After nine weeks, White held the highest passer rating in the SEC, helping lead Auburn to a six game winning streak and inside the Top 10. During the streak, White suffered a right shoulder injury in a 40–29 road win over Ole Miss, and was initially held out the following week against Vanderbilt. With Auburn trailing 13-10, White started the 2nd half and threw a go-ahead touchdown to Darius Slayton, leading Auburn to a 23–16 comeback win and temporarily keeping postseason chances alive. Playoff hopes were short-lived however, as the injuries to White, as well as starting tailback Kamryn Pettway, limited Auburn’s offense the next week and the Tigers lost to Georgia in Athens. After missing the Iron Bowl for the second straight year due to injury, White returned in the Sugar Bowl against Oklahoma, but was replaced in the 2nd quarter after breaking his arm. White finished 2016 with 1,679 passing yards, 11 total touchdowns, 3 interceptions, and led the SEC with a 63.9 completion percentage.

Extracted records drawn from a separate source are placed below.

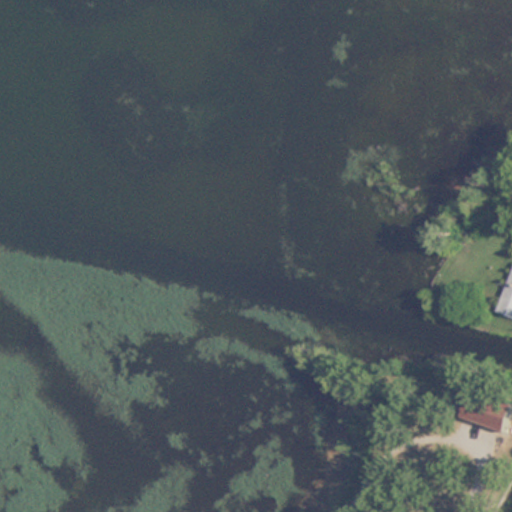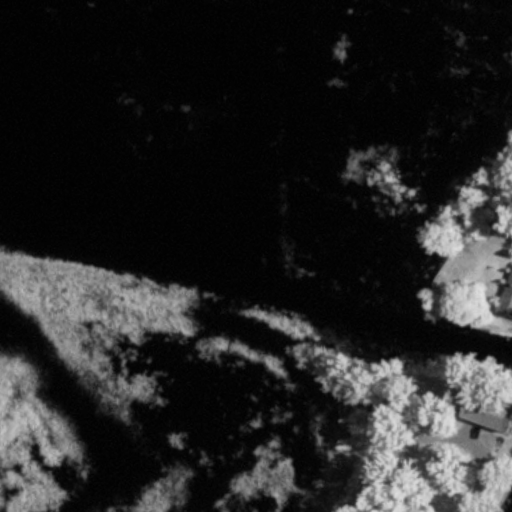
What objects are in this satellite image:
building: (507, 299)
building: (488, 408)
road: (389, 453)
road: (478, 481)
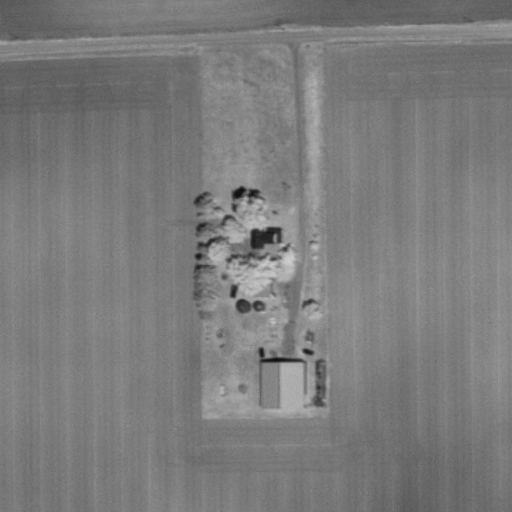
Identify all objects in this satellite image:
road: (256, 37)
road: (296, 160)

White missed spring practice in 2017 due to injury and lost the starting position to Baylor transfer Jarrett Stidham. On September 18, 2017, he was dismissed from the team following a public intoxication arrest, ending his career at Auburn.

===Statistics===

|  |  | Passing |  |  |  |  |  | Rushing |  |  |  |
|---|---|---|---|---|---|---|---|---|---|---|---|
| Year | Team | Comp | Att | Yds | TD | INT | Rate | Att | Yds | Avg | TD |
| 2014 | Auburn | 0 | 0 | 0 | 0 | 0 | 0 | 0 | 0 | 0 | 0 |
| 2015 | Auburn | 83 | 143 | 1,166 | 1 | 4 | 123.2 | 30 | 35 | 1.2 | 0 |
| 2016 | Auburn | 133 | 208 | 1,679 | 9 | 3 | 143.1 | 55 | 163 | 3.0 | 2 |
| Career |  | 216 | 351 | 2,845 | 10 | 7 | 135.0 | 85 | 198 | 2.3 | 2 |

==Controversy==
White was arrested and charged with public intoxication shortly before 3 a.m. on Homecoming Night, September 17, 2017. Auburn head coach Gus Malzahn dismissed White from the team the next day, stating: "He has made poor decisions that are not in the best interest of our program, and more importantly, himself.”

In February 2018, a municipal court judge in the city of Auburn dismissed the public intoxication charge against White.

==Personal life==
White’s younger brother, Drew, played linebacker at Notre Dame.